- December 15, 2016
- Posted by: Stephen Burt
- Category: Coaching
As I work on this in my study, I can see three men taking down some 60 foot Leylandii in a neighbour’s garden. They are working with great skill, organisation and care. A good thing really: one is operating a chain-saw while hanging by a rope and the others are making sure they are in the right place when sections of tree come crashing down. They know what they are doing.
As coaches, we seem diffident about our wisdom. We brandish the credentials, training and experience with which we hope our future clients will identify. We talk about how we work but rarely what we know.
Now that is understandable, it’s a core tenet of coaching that we need to be curious and non-judgemental. I hold firmly to that. It means staying value – neutral, seeking to understand the client’s world view, leaving ours at the door.
But as we coach we learn. We learn technique and powerful questions. And we spot the beliefs, attitudes and assumptions that frequently limit our clients, and the patterns of behaviour that defeat their intentions.
This is hard – won wisdom that informs our insight and our intuition. How do we use it and still hold to our non-judgemental, non-directive credo? We can try to deny or repress it. But I believe that our learning, our intuition, our wisdom will turn up anyway – implicit and unchecked if denied, rather than open and scrutinised if accepted. So we need to know what we know, and hold our wisdom with lightness and clarity. What do I think I know?

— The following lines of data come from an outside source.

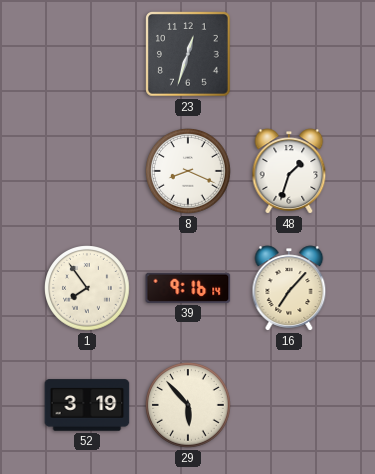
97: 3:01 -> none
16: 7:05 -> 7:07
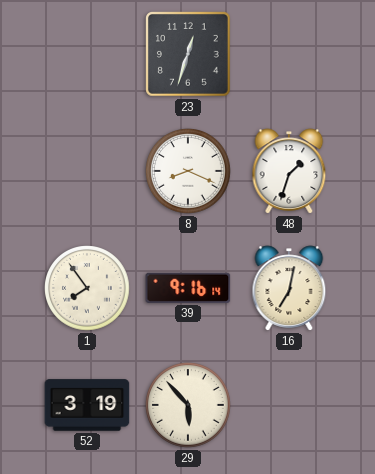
16: 7:07 -> 7:02
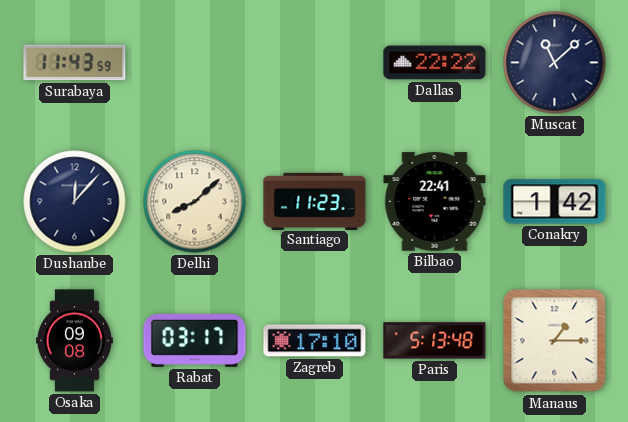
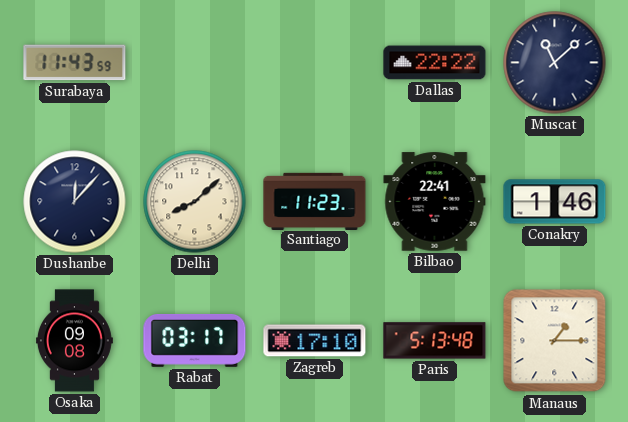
Conakry: 1:42 -> 1:46
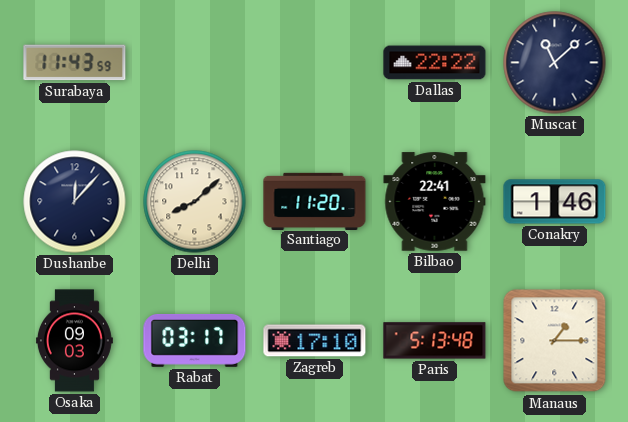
Santiago: 11:23 -> 11:20
Osaka: 09:08 -> 09:03
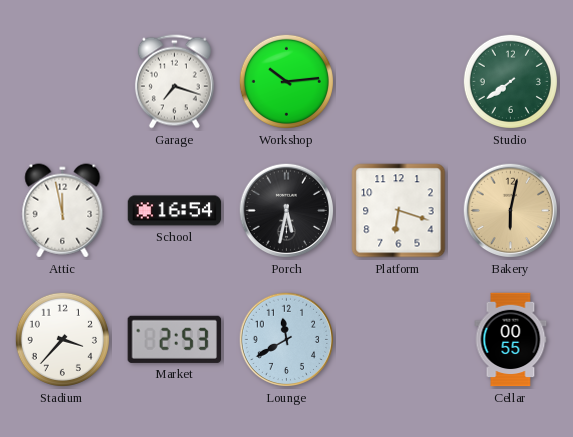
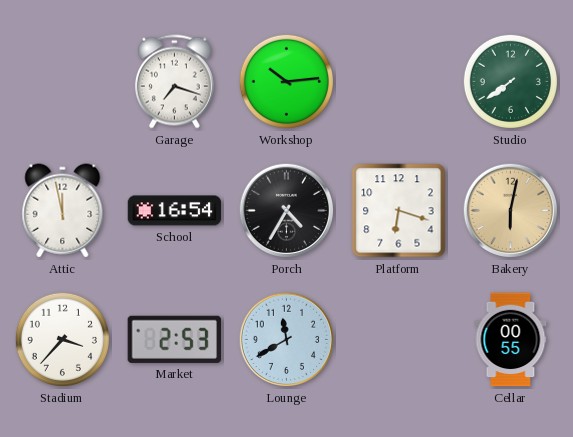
Porch: 5:32 -> 4:35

First: the last thing anyone knows about themselves is their effect. What you intend or feel is not necessarily what people see or experience of you. This means I often reflect back what I see, what I notice about the client, or as my coach Aboodi puts it “how the client happens to me.”

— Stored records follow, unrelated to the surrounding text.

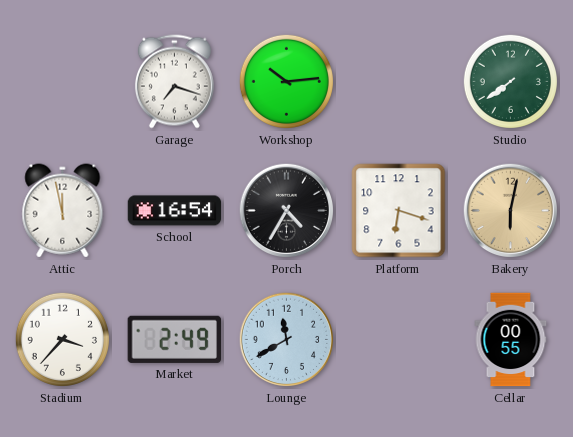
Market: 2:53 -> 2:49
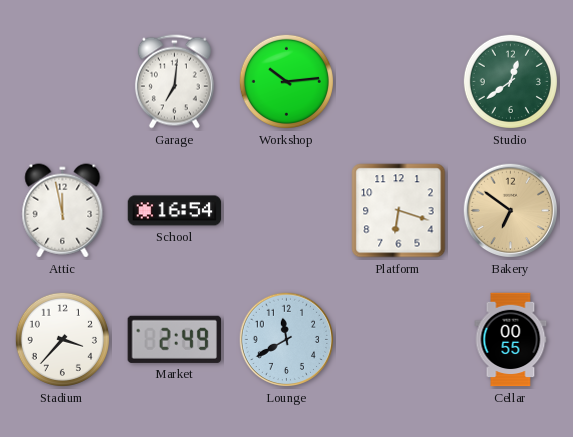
Garage: 7:18 -> 7:01
Studio: 7:39 -> 12:39
Porch: 4:35 -> none
Bakery: 6:02 -> 6:51
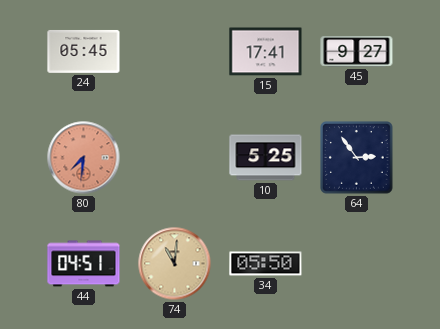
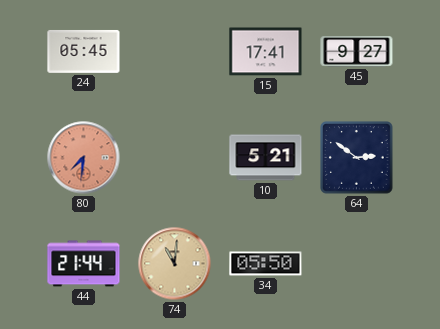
10: 5:25 -> 5:21
64: 2:54 -> 2:51
44: 04:51 -> 21:44
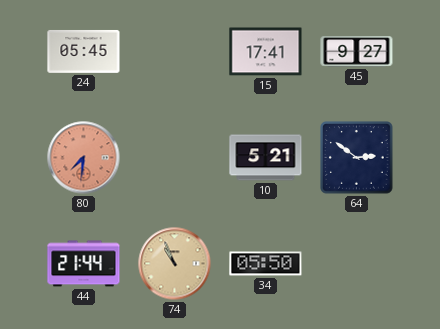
74: 11:01 -> 10:56
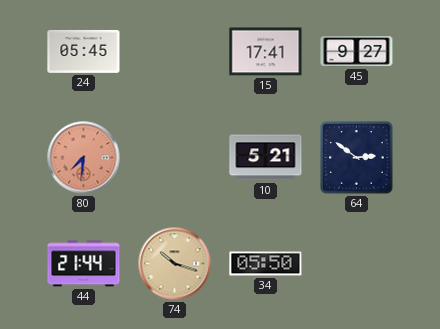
74: 10:56 -> 10:18
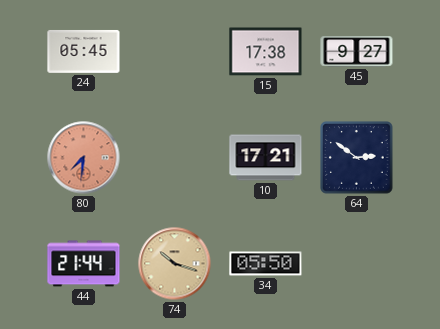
15: 17:41 -> 17:38
10: 5:21 -> 17:21
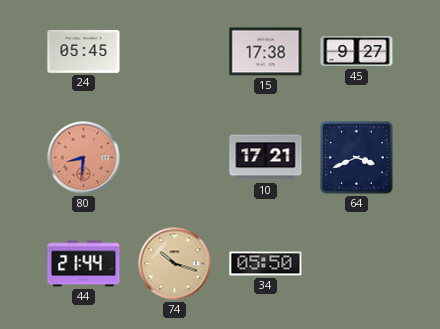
80: 7:31 -> 8:31
64: 2:51 -> 3:41
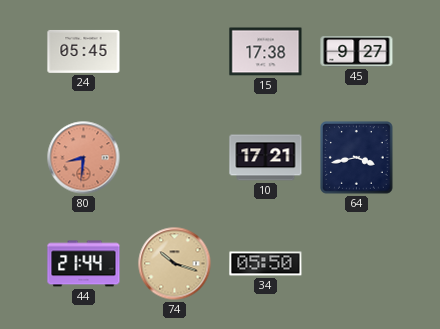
64: 3:41 -> 3:43
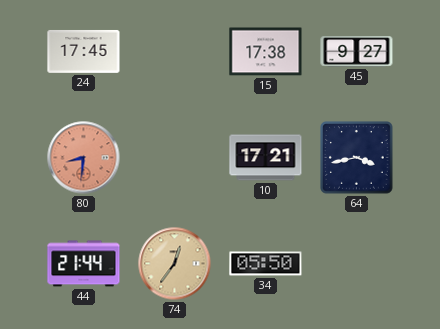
24: 05:45 -> 17:45
74: 10:18 -> 12:36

A second pattern I have noticed is that we all tend to operate from our strengths: we often take them for granted, and don’t see their limitations. It is big learning when we embrace and really enjoy our strengths, and equally significant when we become more aware of their downside. I stepped up as a presenter when a colleague told me how they (positively) experienced my presence and impact. And learning about the limitations of my analytical ability was a pivotal moment in my life: I realised that being right (if indeed I was ) was often not enough to persuade another to my view. So I look to shine the light on my client’s strengths.

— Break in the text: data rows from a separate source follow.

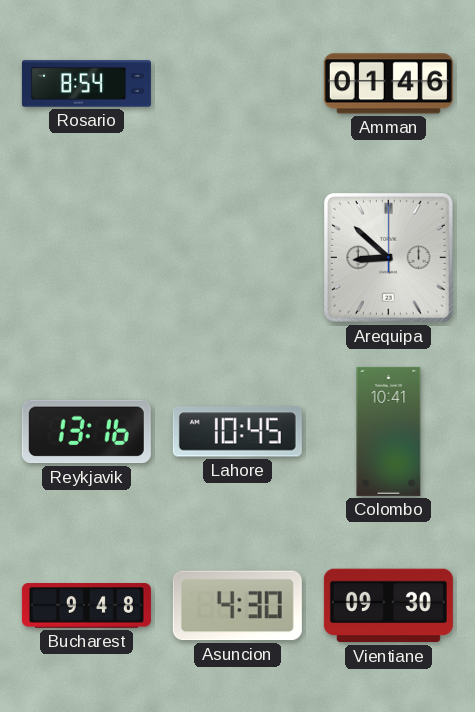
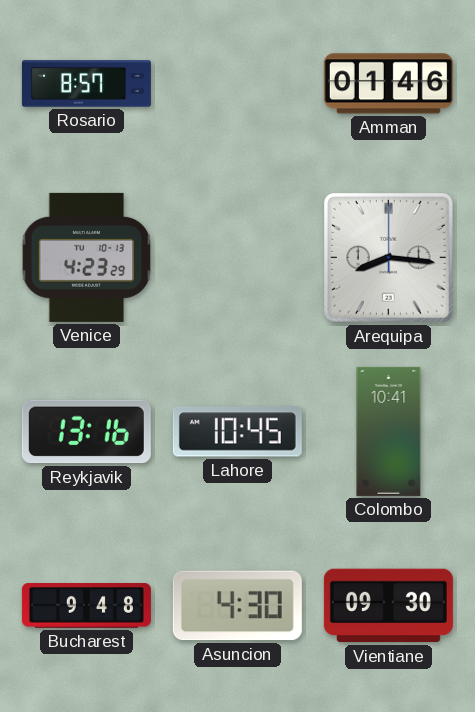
Rosario: 8:54 -> 8:57
Venice: none -> 4:23
Arequipa: 8:52 -> 8:16
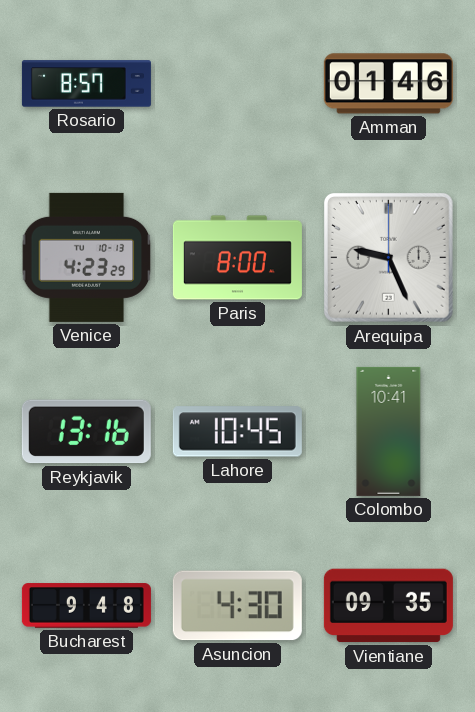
Paris: none -> 8:00
Arequipa: 8:16 -> 9:26
Vientiane: 09:30 -> 09:35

Another rich seam of learning was the realisation that others could operate or see the world differently to me without being mad, bad or stupid. Just different. Powerful collaboration becomes possible when you embrace difference and start to work with it. And that’s why two – chair work is often so powerful in coaching.
A fourth contention is at the heart of my coaching: every person’s behaviour makes perfect sense to them. They are meeting their needs and fulfilling their goals perfectly. So when a client says that they want to change some aspect of their behaviour I am curious. I explore how the behaviour a client wishes to change serves them and what the cost might be to them of letting it go.
Finally, I am struck by how few of us draw on our full range: the ability to be creative and cautious, slow and fast, intuitive and evidence-based, planned and emergent, exuberant and subdued, big and small. Indeed we often don’t know what our range is. The world of work tends to draw on and re-inforce limited ways of being and doing. So we may not realise what our full potential could be. But it will be evident somewhere. So I want to know what my clients choose to do when they are not working because there is often gold dust there.
All of these ‘truths ‘ reflect my learning from my life experience and my experience as a coach. They guide my intuition (and they may well affect who I attract to work with me.) Not providing answers but certainly provoking questions. They are useful short – cuts that need to be used with care: if I treat them as universally important or give them preference, then I prioritise my take on what matters over that of my client. But if I ignore them I close off my experience and could miss an opportunity to serve my clients well.
Knowing what I believe I know means that sometimes I explain the source of a question or a hunch to my clients. They are then able to judge what my question or hunch holds for them. It might provoke insights or awareness that enhances their ability to impact the world. How could I serve them better?